AM William Boyland Jr.’s lawyer says aide played large role in scheme
The attorney for Brooklyn Assemb. William Boyland Jr. portrayed his client as a placating and passive manager Thursday during cross-examination of the politician’s former top aide, suggesting she played a large role in the bribe scandal at the heart of her ex-boss’ corruption trial.
"Basically, Mr. Boyland had a tendency to ‘yes’ people? Tell them what they wanted to hear?" defense attorney Peter Enrique Quijano asked Boyland’s former chief of staff, Ryan Hermon, as a jury looked on in U.S. District Court in Brooklyn.
"I think he had a tendency to lie," Hermon replied.
The attorney suggested through his questions that Hermon had taken over some of Boyland’s duties in dealing with an undercover FBI agent.
"It’s you. There’s no Boyland," the attorney told her.
"Wrong," Hermon replied.
Hermon, who was cross-examined by Quijano after three days as a government witness, said she pleaded guilty to taking bribes and faced 30 years in prison, but was cooperating with the government in hopes of a reduced sentence.
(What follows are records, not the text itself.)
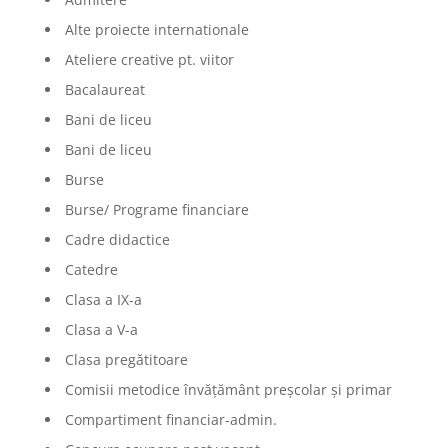
Alte proiecte internationale
Ateliere creative pt. viitor
Bacalaureat
Bani de liceu
Bani de liceu
Burse
Burse/ Programe financiare
Cadre didactice
Catedre
Clasa a IX-a
Clasa a V-a
Clasa pregătitoare
Comisii metodice învățământ preșcolar și primar
Compartiment financiar-admin.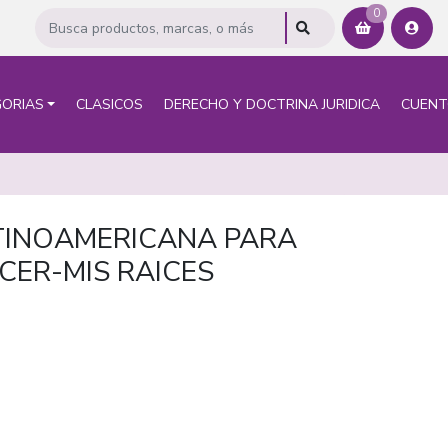
0
ORIAS
CLASICOS
DERECHO Y DOCTRINA JURIDICA
CUEN
TINOAMERICANA PARA
CER-MIS RAICES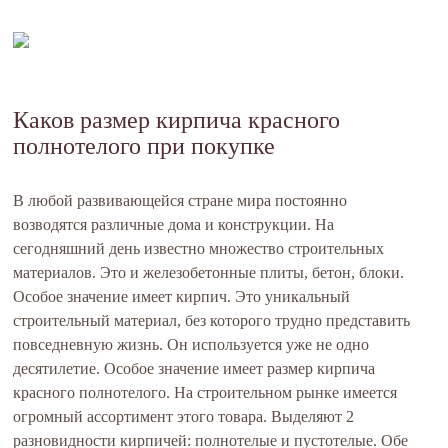
Каков размер кирпича красного
полнотелого при покупке
В любой развивающейся стране мира постоянно
возводятся различные дома и конструкции. На
сегодняшний день известно множество строительных
материалов. Это и железобетонные плиты, бетон, блоки.
Особое значение имеет кирпич. Это уникальный
строительный материал, без которого трудно представить
повседневную жизнь. Он используется уже не одно
десятилетие. Особое значение имеет размер кирпича
красного полнотелого. На строительном рынке имеется
огромный ассортимент этого товара. Выделяют 2
разновидности кирпичей: полнотелые и пустотелые. Обе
Hermon, 35, had testified that she acted as a go-between for Boyland in his dealings with the agent. The assemblyman proved so unreliable that she became the agent’s "inside girl" and kept him informed of whether Boyland was keeping his promise to arrange a series of deals.
She said Boyland told her about a meeting he had with the agent at "a really nice" hotel suite in Atlantic City where, over bourbon and conversation about "different girls" they knew, he was promised $250,000 for his help in a real estate deal involving the former St. Mary’s Hospital in the Bedford-Stuyvesant section of Brooklyn.
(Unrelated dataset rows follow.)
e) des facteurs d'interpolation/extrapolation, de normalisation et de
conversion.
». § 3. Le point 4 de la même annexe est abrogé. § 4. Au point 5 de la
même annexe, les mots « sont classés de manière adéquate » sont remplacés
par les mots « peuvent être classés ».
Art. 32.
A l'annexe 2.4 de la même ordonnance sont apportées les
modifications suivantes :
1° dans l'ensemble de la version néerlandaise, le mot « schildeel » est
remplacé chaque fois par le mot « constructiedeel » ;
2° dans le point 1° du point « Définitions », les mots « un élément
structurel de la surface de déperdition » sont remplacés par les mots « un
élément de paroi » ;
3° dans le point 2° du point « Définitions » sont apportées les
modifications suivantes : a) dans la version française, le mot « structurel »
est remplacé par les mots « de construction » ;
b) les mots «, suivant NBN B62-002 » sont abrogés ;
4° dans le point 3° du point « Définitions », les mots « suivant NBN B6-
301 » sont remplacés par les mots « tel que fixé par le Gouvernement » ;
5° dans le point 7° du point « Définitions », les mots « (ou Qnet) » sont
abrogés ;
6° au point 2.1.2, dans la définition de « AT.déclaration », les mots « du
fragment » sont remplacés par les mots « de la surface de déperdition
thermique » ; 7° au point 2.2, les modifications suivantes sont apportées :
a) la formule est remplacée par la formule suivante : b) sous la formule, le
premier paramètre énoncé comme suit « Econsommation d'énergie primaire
Boyland was broke at the time, she said. His SUV had been repossessed for the third time, his home was in foreclosure, he owed on legal bills for other court cases, he was pleading with his parents to mortgage their home to help him, and he had asked his ex-wife to get money from her friends, Hermon testified. "The defendant was in need of the $250,000 and I was going to make sure he would get it," she said.
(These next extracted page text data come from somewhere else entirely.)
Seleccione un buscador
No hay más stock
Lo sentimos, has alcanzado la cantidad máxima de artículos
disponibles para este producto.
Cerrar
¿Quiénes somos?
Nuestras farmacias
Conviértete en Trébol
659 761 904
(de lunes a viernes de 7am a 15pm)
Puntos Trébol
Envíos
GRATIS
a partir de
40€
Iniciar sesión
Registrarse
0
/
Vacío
Quijano attempted to show that Boyland had done little if anything to move the schemes along, and cited tape recordings in which the agent complained to Hermon about Boyland, saying at one point: "He hasn’t really come through with anything."
The defense attorney asked her whether she considered the two undercover FBI agents she dealt with "crooked businessmen" and she said they were like many people she dealt with.
"It just seemed like the same kind of people I’d met in the past," she said. "I did not understand them to be corrupt."